WRITTEN TASK
Update every line from the one containing "How many lines are shown in the chart?" down to the one containing "Transcribe this box" by swapping "chart" for "graph", and write out those lines with nothing else altered.

ENTRIES SHOWN

=====

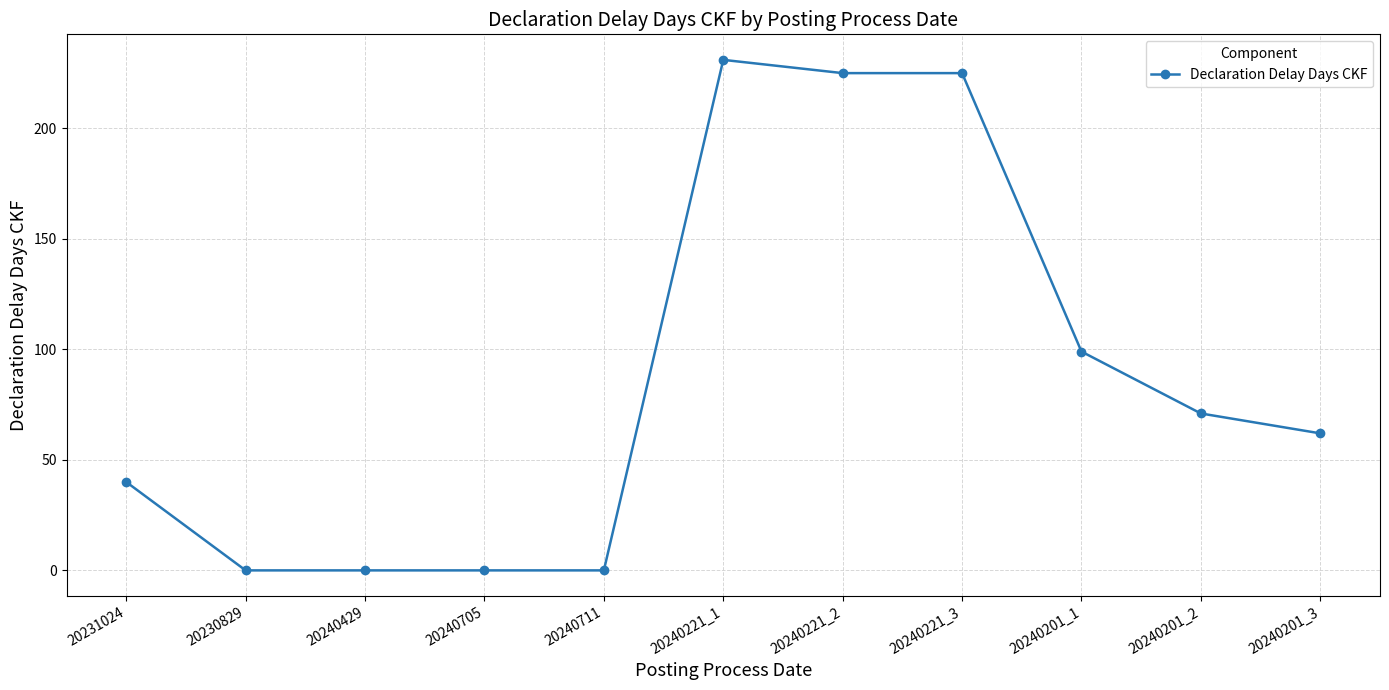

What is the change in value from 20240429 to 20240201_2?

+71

=====

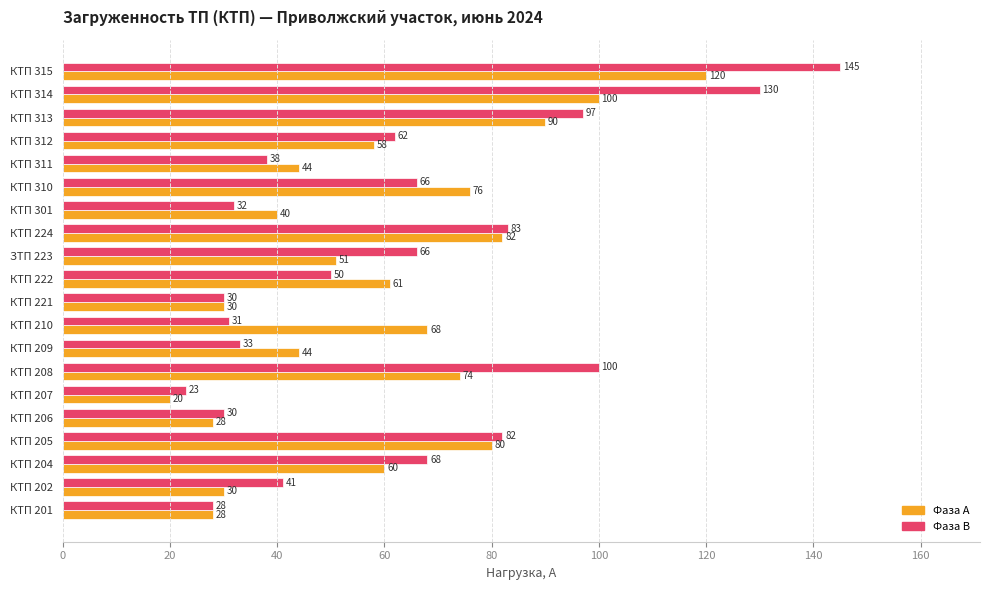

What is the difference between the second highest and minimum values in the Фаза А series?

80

=====

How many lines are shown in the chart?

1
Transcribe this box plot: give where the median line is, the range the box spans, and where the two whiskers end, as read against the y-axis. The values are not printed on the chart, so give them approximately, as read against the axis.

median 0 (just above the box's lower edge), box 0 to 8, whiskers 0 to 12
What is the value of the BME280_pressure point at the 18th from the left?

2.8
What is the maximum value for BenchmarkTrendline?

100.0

=====

EXERCISE OUTPUT
How many lines are shown in the graph?

1
Transcribe this box plot: give where the median line is, the range the box spans, and where the two whiskers end, as read against the y-axis. The values are not printed on the graph, so give them approximately, as read against the axis.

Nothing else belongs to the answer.